WORK REQUEST 1
Print the part of the backgammon rating post that starts with "The details are" and goes on through "going any further.", word for word.
WORK REQUEST 2
Pick up the backgammon rating post after its last sentence and keep writing it.

SELECTED PASSAGE: Begin

|
hankyoungerman@home.com (Hank Youngerman) writes:
> I would like to see some emprical analysis of the relative likelihood
> of winning and losing - but other than that - the formula seems pretty
> sensible to me.
Careful what you wish for, you just might get it :-)
I performed an experiment testing these three hypotheses:
* That the basic Elo system could accurately describe the distribution
of backgammon game results, if matches were all of the same length.
* That the FIBS implementation of the Elo system accurately describes
the distribution of backgammon game results, for matches of all
lengths.
* That the FIBS implementation of the Elo system systematically
overestimates the underdog's chances in shorter than average matches,
and overestimates the favourite's chances in longer than average
matches.
The details are written up at:
http://www.cs.arizona.edu/~gary/backgammon/elo.html
but the bottom line is that my data (several thousand one-pointers that
Abbott played against opponents ranging from 1280-1880) showed no evidence
refuting _any_ of the three hypotheses above. I was going to go into
more detail (graphs of observed winning probabilities vs. FIBS-predicted
winning probabilities vs. best-fit Elo predicted winning probabilities
specifically fitted to the match length, etc.) but once I got as far as
what's on that web page, I'd pretty much satisfied my own curiosity so I
think it's pointless going any further.
(The one thing I would be interested in is performing the same kind of
analysis on longer length matches, if anybody has data available.

SELECTED PASSAGE: End
DATASET: Begin

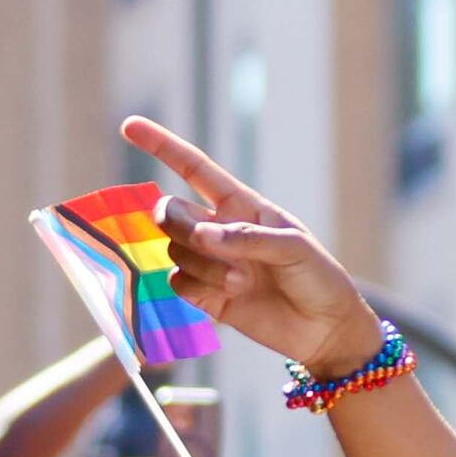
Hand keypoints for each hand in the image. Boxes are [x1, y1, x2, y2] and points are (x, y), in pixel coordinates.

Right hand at [118, 118, 389, 375]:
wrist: (325, 330)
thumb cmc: (318, 278)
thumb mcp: (293, 248)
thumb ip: (248, 238)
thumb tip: (204, 236)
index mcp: (241, 204)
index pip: (193, 168)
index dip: (162, 146)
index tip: (130, 126)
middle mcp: (219, 229)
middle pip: (171, 212)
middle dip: (180, 226)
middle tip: (208, 243)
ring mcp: (210, 263)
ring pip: (175, 251)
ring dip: (205, 266)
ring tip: (245, 282)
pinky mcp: (206, 296)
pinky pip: (178, 283)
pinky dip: (198, 288)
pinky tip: (229, 296)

DATASET: End

EXPECTED ANSWER 1
The details are written up at:
http://www.cs.arizona.edu/~gary/backgammon/elo.html
but the bottom line is that my data (several thousand one-pointers that
Abbott played against opponents ranging from 1280-1880) showed no evidence
refuting _any_ of the three hypotheses above. I was going to go into
more detail (graphs of observed winning probabilities vs. FIBS-predicted
winning probabilities vs. best-fit Elo predicted winning probabilities
specifically fitted to the match length, etc.) but once I got as far as
what's on that web page, I'd pretty much satisfied my own curiosity so I
think it's pointless going any further.

EXPECTED ANSWER 2
Unfortunately the chi-squared test I used needs LOTS of data; preferably
over 1000 matches of identical length. If they all involve the same
player, that's even better; if that player is a bot and so we know their
ability didn't change while the data were being collected, that's better
still.)
My current opinion is that the Elo system can be a very good predictor
of backgammon game distributions; that the FIBS implementation (with
the ratings difference scaled by the square root of the match length)
is flawed but adequate; and that FIBS systematically overestimates
the underdog's chances in short matches and overestimates the favourite's
chances in long matches. As I said, I've satisfied my own curiosity and
am now going to shut my mouth on this topic (bet you thought you'd never
hear me say that :-)
Cheers,
Gary.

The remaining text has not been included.